The 50 Most Imperfect Moms
Wednesday, March 11th, 2009
The terrific parenting website, Babble, in one of its less tender moments, has put together a list of 50 Moms We Love to Hate. Leading the list is Octomom, Nadya Suleman, immediately followed by a relatively obscure woman named Angelina Jolie—best known for creepily modeling her looks after Nadya’s à la Single White Female. The rest of the ranking is a mix of flawed celebrities and irksome stereotypes, including
• “The mom with too much advice.”
• “The mom who won’t say no to her kid: Meaning you have to. In front of her.”
• “The stay-at-home mom with one child and a nanny.”
• “The gluten-free mom (or trans-fat-free or peanut-free): We’re fine when she packs her own snacks, but why criticize ours? We’re not trying to kill her child, which is why we didn’t offer Taylor a triangle of peanut butter and jelly. And no, our toddler’s fit had nothing to do with all that gluten in his diet.”
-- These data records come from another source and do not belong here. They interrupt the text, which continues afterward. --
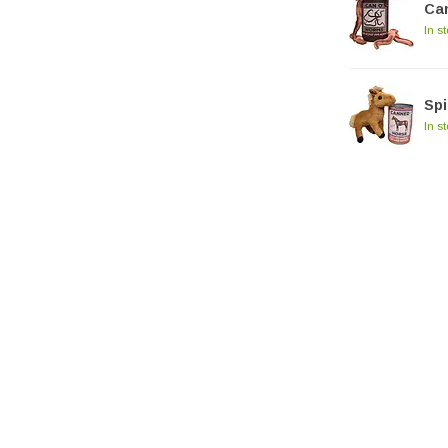
Ca
In s
Spi
In s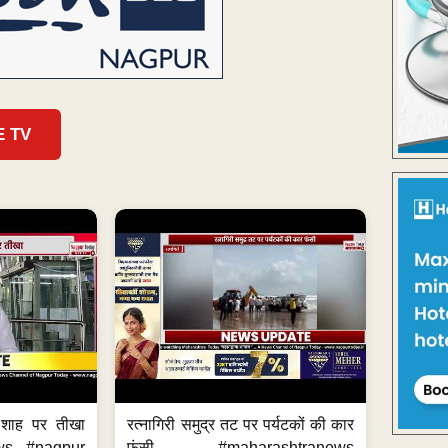
E TV
 शाह पर तीखा
रत्नागिरी समुद्र तट पर पर्यटकों की कार
ws #nagpur
फंसी #maharashtranews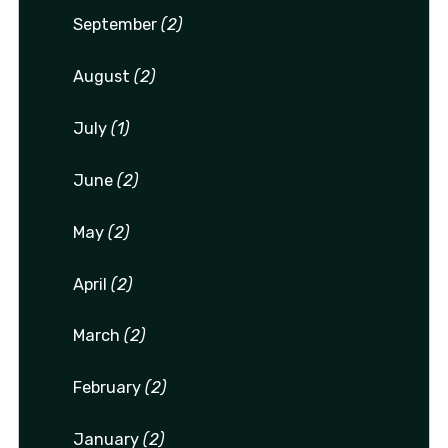
September
(2)
August
(2)
July
(1)
June
(2)
May
(2)
April
(2)
March
(2)
February
(2)
January
(2)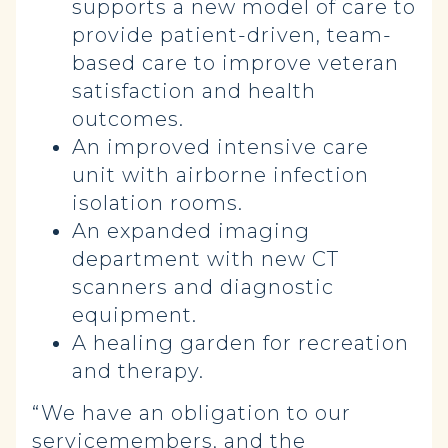
supports a new model of care to
provide patient-driven, team-
based care to improve veteran
satisfaction and health
outcomes.
An improved intensive care
unit with airborne infection
isolation rooms.
An expanded imaging
department with new CT
scanners and diagnostic
equipment.
A healing garden for recreation
and therapy.
“We have an obligation to our
servicemembers, and the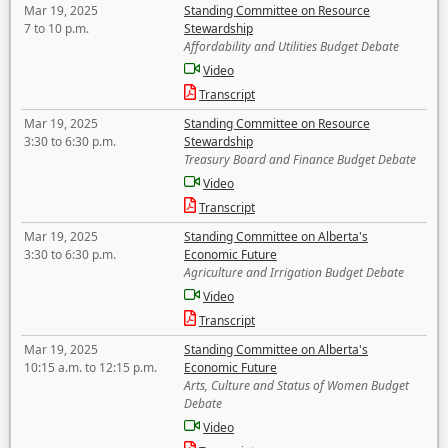
Mar 19, 2025
Standing Committee on Resource
7 to 10 p.m.
Stewardship
Affordability and Utilities Budget Debate
Video
Transcript
Mar 19, 2025
Standing Committee on Resource
3:30 to 6:30 p.m.
Stewardship
Treasury Board and Finance Budget Debate
Video
Transcript
Mar 19, 2025
Standing Committee on Alberta's
3:30 to 6:30 p.m.
Economic Future
Agriculture and Irrigation Budget Debate
Video
Transcript
Mar 19, 2025
Standing Committee on Alberta's
10:15 a.m. to 12:15 p.m.
Economic Future
Arts, Culture and Status of Women Budget
Debate
Video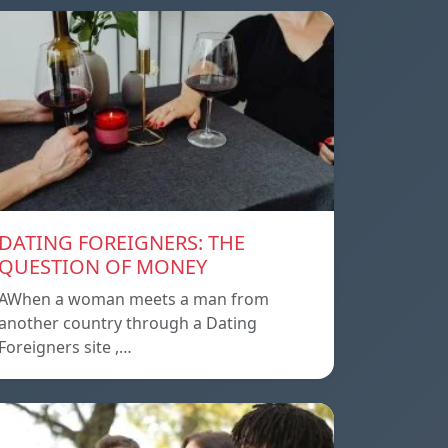
DATING FOREIGNERS: THE
QUESTION OF MONEY
AWhen a woman meets a man from
another country through a Dating
Foreigners site ,…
And then there’s number 39, Compet-Mom, who appears to have wrangled an advance copy of The Perfect Baby Handbook and taken its thoughtful advice to an unseemly extreme: “Proud of your baby who finally started crawling last night? Competi-mom’s kid just took her first steps. Is 18-month-old Lulu speaking in complete sentences? 15-month-old Bella’s writing them.” Babble’s editors will regret these remarks when Competi-mom stalks them down and kills them for ranking her a mere 39th. Below Naomi Judd?! Below Elizabeth Hasselbeck, and “the AT&T mom who’s obsessed with rollover minutes”? Competi-Mom is not pleased!